冷え(下半身・お腹・お尻)、イライラする、頭痛、首肩こり、むくみ、腰痛。 20代の時、精神安定剤服用経験あり。

生活歴

運動はしていない。甘いものが好き。


>>中医弁証と鍼灸三焦調整法所見

・脈診 右細脈 左渋脈
・舌診 舌淡、やや暗、歯苔あり、舌下怒張あり
・腹診 上腹と小腹が硬い
・弁証:脾腎両虚、肝鬱気滞
・治療原則:益脾補腎、疎肝理気
上焦に緊張や興奮がある。中焦と下焦にある臓器の脾と腎が虚している。同時に中焦の肝が虚と実の状態で詰まり生じている。結果、子宮に栄養のある血液が行きづらくなっていると考えられる。


上焦所見と経過

・頭部は熱がなく、むくみがある。全身が硬く、特に首肩のこりを本人も自覚している。
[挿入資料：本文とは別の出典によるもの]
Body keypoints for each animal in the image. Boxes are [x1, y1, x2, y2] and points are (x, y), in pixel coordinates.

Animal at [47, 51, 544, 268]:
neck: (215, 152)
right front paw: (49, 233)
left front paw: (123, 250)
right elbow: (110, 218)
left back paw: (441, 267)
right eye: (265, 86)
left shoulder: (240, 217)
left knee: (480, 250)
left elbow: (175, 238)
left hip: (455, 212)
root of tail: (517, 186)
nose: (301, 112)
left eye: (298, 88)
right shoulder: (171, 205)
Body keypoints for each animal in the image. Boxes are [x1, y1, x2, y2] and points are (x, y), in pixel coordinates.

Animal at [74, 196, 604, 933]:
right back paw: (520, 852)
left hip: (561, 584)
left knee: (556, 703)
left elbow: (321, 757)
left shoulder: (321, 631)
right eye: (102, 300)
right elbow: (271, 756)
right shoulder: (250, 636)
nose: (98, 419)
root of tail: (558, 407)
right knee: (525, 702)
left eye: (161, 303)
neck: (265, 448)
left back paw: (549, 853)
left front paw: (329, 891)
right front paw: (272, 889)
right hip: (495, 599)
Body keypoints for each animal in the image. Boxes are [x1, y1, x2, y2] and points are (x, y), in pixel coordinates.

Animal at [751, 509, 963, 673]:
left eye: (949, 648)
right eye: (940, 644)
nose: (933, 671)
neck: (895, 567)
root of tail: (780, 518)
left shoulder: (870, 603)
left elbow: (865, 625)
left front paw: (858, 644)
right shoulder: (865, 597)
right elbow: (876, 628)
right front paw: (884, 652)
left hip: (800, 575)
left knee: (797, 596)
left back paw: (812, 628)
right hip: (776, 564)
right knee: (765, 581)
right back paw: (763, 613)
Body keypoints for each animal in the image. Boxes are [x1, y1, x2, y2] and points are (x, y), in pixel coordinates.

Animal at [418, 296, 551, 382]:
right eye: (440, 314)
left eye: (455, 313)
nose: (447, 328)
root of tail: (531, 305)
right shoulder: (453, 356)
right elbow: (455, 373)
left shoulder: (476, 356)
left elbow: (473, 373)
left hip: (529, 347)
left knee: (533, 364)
全身の血流が悪く、多くの不定愁訴が出ている。そのため、脳の下垂体の働きが乱れ、女性ホルモン(FSH、LH)の分泌も悪いと考えられる。
・鍼灸三焦調整をすることで、首肩こりは減少し、頭がスッキリするようになった。

中焦所見と経過

・腹診をすると全体的に体格が良く、硬さがある。特に上腹が硬い。ストレスなどにより自律神経が乱れ腹部への血流が悪くなり硬くなっている。
・背部は全体的にガッチリ硬く背部兪穴は心兪、膈兪に硬結ある。背中はストレスや不安等で交感神経の影響をうけ硬くなったと考えられる。
・鍼灸三焦調整することで腹部が柔らかくなってきた。イライラや落ち込みも減少した。

下焦所見と経過

・腹診をすると下腹部が硬く力がない。
・下半身は冷えていて浮腫んでいる。特にふくらはぎは浮腫んで硬い。腰痛もあり腰部は冷えている。第2の心臓であるふくらはぎが浮腫むことで、静脈血の鬱血を認められることから、心臓まで十分に戻しきれていないと考える。冷えにより、血が足の末梢まで届いていない。下腹が硬く、腰は冷えていて腎が弱っていると考えられる。そのため排卵するときに卵巣に必要な血流が届いていないと考えられる。
・鍼灸三焦調整後に排卵できるようになった。


鍼灸三焦調整法の治療方針

・下焦にある子宮や卵巣に安定してホルモンや栄養のある血液を送る必要がある。頭や首に鍼をして耳にお灸をすることで、脳への血流を促進して副交感神経を優位にさせ、リラックス効果を狙い、下垂体からの女性ホルモンの分泌も促すようにする。
・下垂体や卵巣を栄養する血管は細く血流が障害されやすいため、上焦と下焦にしっかり刺激をする。
・腹部の下側に子宮・卵巣があるため、鍼やお灸、パルスで刺激し血流を促す。
・仙骨に鍼とお灸、パルスをして陰部神経や骨盤内臓神経を刺激し、子宮動脈や卵巣動脈の血流を促していく。



>>結果・総論

通院ペース:生理1周期に4~5回来院
通院期間:2カ月半
・鍼灸三焦調整法を低温期に2~3回、高温期2回のペースで行い、2か月半後に妊娠、心拍を確認した。
・生理後、14日前後でしっかり排卵できるようになった。
・鍼灸三焦調整法をすることで、自律神経のバランスも整い、子宮や卵巣までホルモンや血液がスムーズにいくようになり妊娠したと考えられる。


>>漢方服用の有無

誠心堂薬局にて漢方煎じ薬、誠心堂オリジナル漢方サプリメント亀鹿二仙丸服用。